Li Hongyi: Understand the principles of AI Agent in one class

Li Hongyi explains the principles of AI Agent in a simple and in-depth way.
Core content:
1. Basic operating principles and core cycles of AI Agent
2. Application and advantage analysis of LLM as AI Agent
3. Analysis of key capabilities of AI Agent and practical application cases
Li Hongyi has just released "Understanding the Principles of AI Agent in One Lesson", which is very easy to understand and highly recommended.
Li Hongyi believes that from the perspective of LLM, its AI Agent task is still doing word chaining. AI Agent is not a new technology of language model, it is more like an application of language model.
The video is as follows:
Course content:
Note: The key information is in the fifth part, Analysis of the Key Capabilities of AI Agent
1. Basic operating principles of AI Agent
Core loop: Goal -> Observation -> Action.
Action affects the environment and generates new Observation.
Repeat the cycle until the goal is achieved.
Example: AlphaGo
- Goal: Win the game.
- Observation: The position of the chess pieces on the board.
- Action: Place a piece on the board.
Relation to Reinforcement Learning (RL):
- Traditionally, the creation of AI Agents relies on RL algorithms.
- Limitations of RL: A separate model needs to be trained for each task.
- New idea: Can LLM be used directly as an AI Agent?
2. LLM as an AI Agent
Target (text description) -> Environment (converted to text or directly use images) -> Action (text description, needs to be translated into executable instructions).
The core of LLM is word chain, and AI Agent is an application of LLM.
No new models are trained in this course, which is based on the application of existing LLM general capabilities.
Historical review: There was a wave of AI Agent enthusiasm (AutoGPT) in the spring of 2023, but it later cooled down because the actual results were not as expected.
Advantages of LLM-driven AI Agent:
- The possibilities for action are nearly endless and are no longer limited to preset behaviors.
- No need to define rewards like RL, rich information such as error logs can be provided directly.
3. AI Agent Examples
AI Villagers: Stanford Town
AI uses computers: Cloud Computer Use, ChatGPT Operator.
AI training AI models: Google co-scientist, etc.
4. More immediate interaction
It is necessary to be able to adjust actions immediately based on real-time changes in the environment.
Application scenario: Voice conversation
5. Analysis of Key Capabilities of AI Agent
Li Hongyi believes that AI Agents need three core capabilities: 1. The ability to adjust behavior based on historical experience; 2. The ability to use tools; 3. Planning capabilities.
1. Adjusting behavior based on experience
Traditional method: Adjust model parameters (not covered in this course).
LLM capabilities: Provide error information directly and change behavior without adjusting parameters.
Key question: How to manage and leverage past experience?
Solution: Memory mechanism, similar to human long-term memory.

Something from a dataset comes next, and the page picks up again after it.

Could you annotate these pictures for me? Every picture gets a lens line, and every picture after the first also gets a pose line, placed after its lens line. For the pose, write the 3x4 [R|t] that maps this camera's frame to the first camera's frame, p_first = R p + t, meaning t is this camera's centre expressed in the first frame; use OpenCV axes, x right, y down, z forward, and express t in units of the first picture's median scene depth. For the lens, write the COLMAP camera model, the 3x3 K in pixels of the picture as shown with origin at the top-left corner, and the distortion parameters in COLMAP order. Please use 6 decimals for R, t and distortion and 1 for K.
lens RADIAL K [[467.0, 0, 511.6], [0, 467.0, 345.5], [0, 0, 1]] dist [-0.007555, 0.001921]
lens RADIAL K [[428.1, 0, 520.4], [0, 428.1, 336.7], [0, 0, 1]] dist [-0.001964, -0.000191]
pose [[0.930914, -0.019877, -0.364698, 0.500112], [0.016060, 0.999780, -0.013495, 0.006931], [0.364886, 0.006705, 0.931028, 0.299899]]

- Read module: Select experiences from Memory that are relevant to the current problem, similar to the RAG technique.
- Write module: decides what information should be recorded.

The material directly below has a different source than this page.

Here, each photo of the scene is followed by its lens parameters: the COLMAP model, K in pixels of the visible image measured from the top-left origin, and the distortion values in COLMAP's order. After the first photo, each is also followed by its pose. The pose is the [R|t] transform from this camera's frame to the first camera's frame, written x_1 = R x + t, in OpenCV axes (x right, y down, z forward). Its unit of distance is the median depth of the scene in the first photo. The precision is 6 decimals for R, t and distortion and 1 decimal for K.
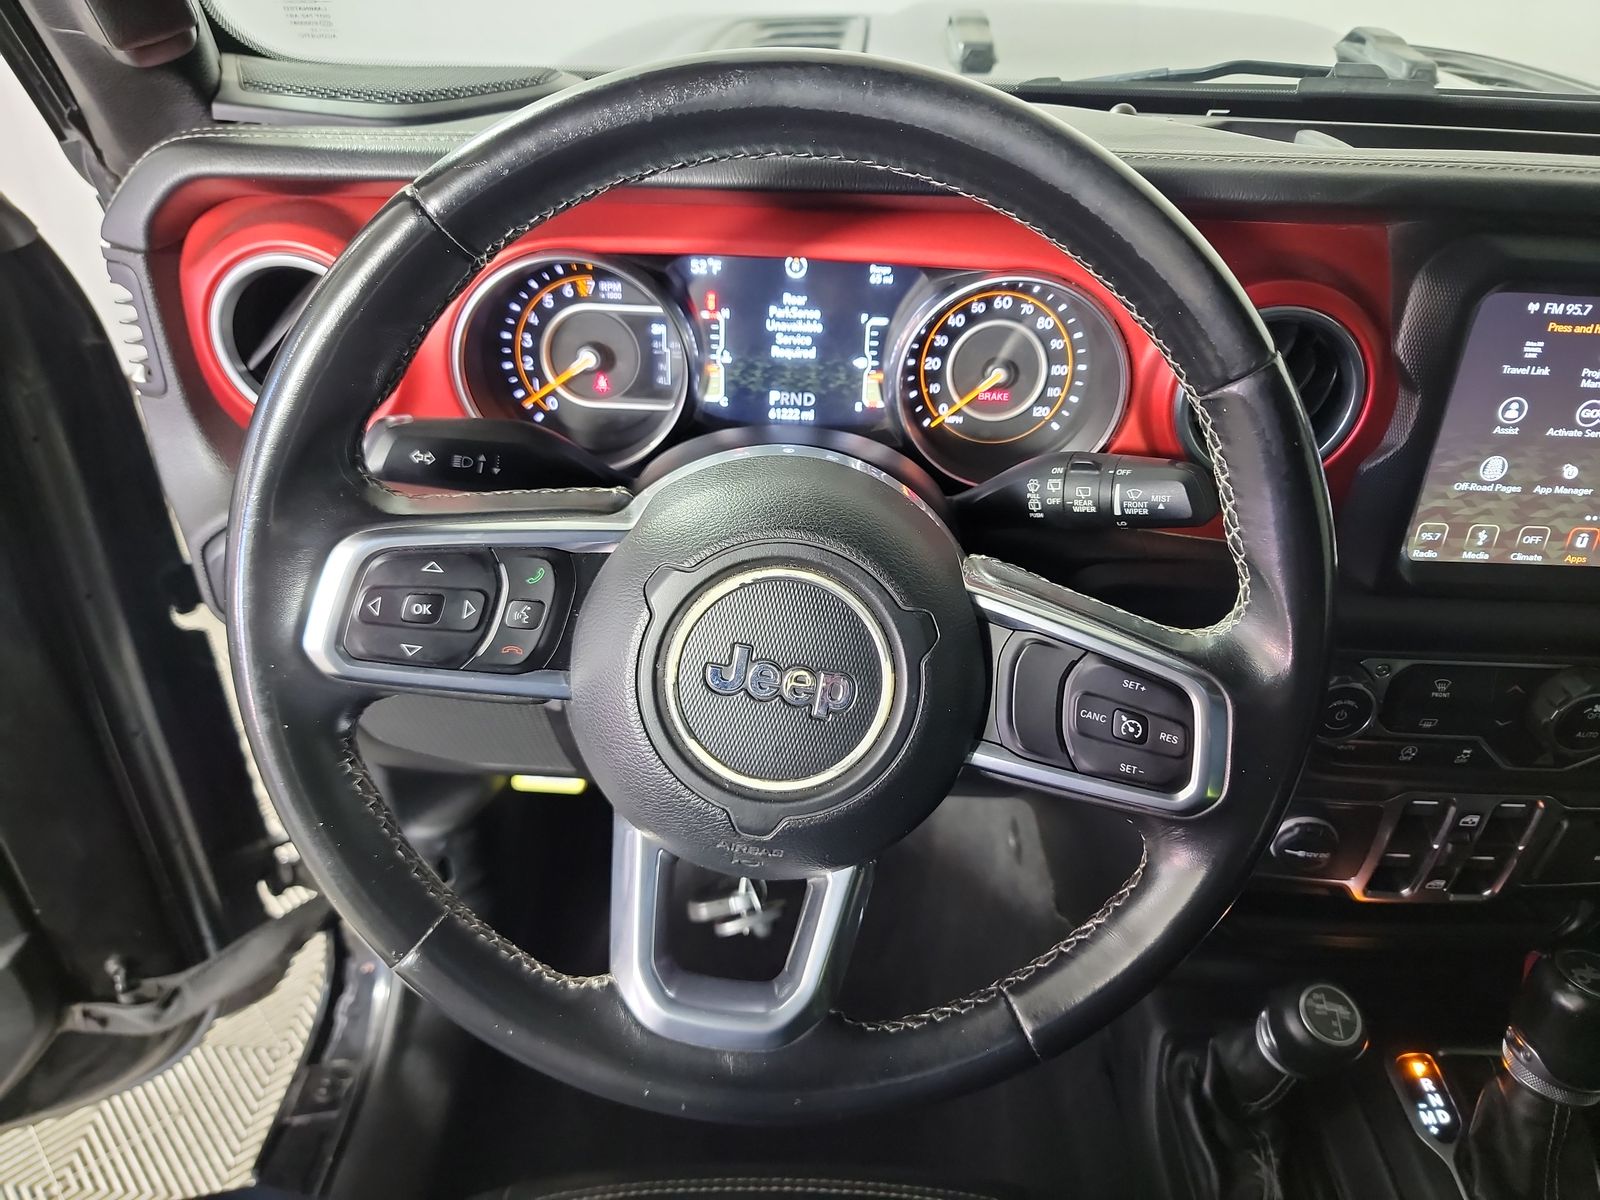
lens RADIAL K [[1092.3, 0, 818.3], [0, 1092.3, 607.1], [0, 0, 1]] dist [0.061723, -0.084449]
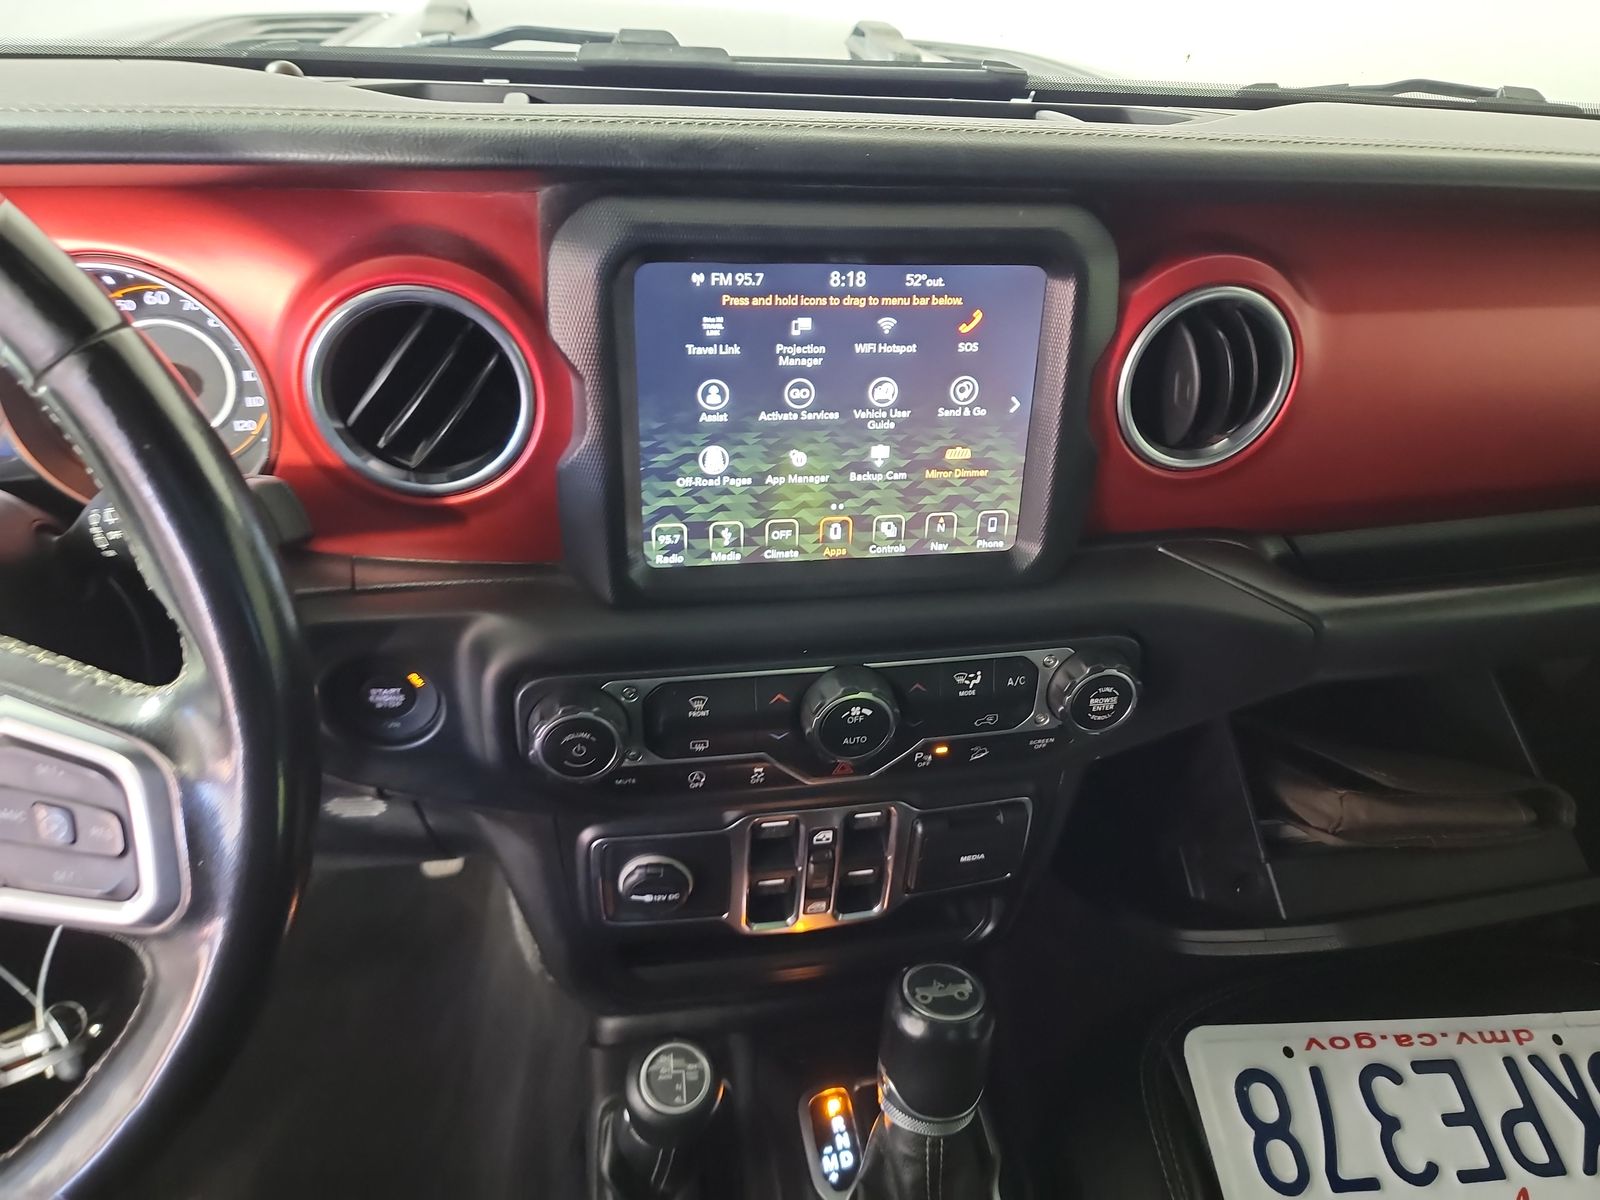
lens RADIAL K [[1113.5, 0, 800.0], [0, 1113.5, 600.0], [0, 0, 1]] dist [0.037838, -0.074569]
pose [[0.976803, -0.086782, 0.195769, 0.437186], [0.091333, 0.995717, -0.014325, 0.007113], [-0.193687, 0.031873, 0.980545, 0.084694]]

- Reflection module: abstract and organize the information in memory and establish connections between experiences (Knowledge Graph). Similar to GraphRAG and HippoRAG.
2. Use tools
Tool definition: You only need to know how to use it, no need to understand its inner workings.
Commonly used tools: search engines, programs (written by LLM himself), and other AI models.
Use Tool = Function Calling.
Developers need to build a bridge to convert Tool instructions into actual function calls.
Specific tools:
- Search Engine (RAG)
-Build your own tools: LLM writes his own programs to use as tools.
- Other AI as tools:
The text model uses speech recognition, emotion recognition and other tools to process speech.
Large and small models work together.
Risk of over-trusting the tool: LLMs have a degree of judgment, but sometimes they still make mistakes.
Problems encountered when using tools: Internal knowledge vs. external knowledge conflicts
- LLM makes a trade-off between internal knowledge (beliefs) and external knowledge (instrumental outcomes).
- The greater the gap between external knowledge and LLM’s belief, the less likely LLM is to believe it.
- LLM's confidence in their own beliefs will also affect whether they are shaken by external information.
In addition, using tools may not always be more efficient, it depends on the capabilities of the LLM itself.
3. Make a plan
The planning capabilities of current traditional LLMs are somewhere between yes and no.
Further strengthen planning capabilities: interactive exploration with the environment (Tree Search) to remove hopeless paths.
Tree Search Disadvantages: Some actions are irreversible.
Solution: Let the attempt take place in the brain simulation (World Model) to simulate environmental changes.
Use your inner theatre to plan: think, verify possibilities, and simulate world changes.
Thinking models such as DeepSeek-R1 do have similar effects.
But there is also a risk of overthinking: LLMs may overthink, become stagnant, or even give up altogether.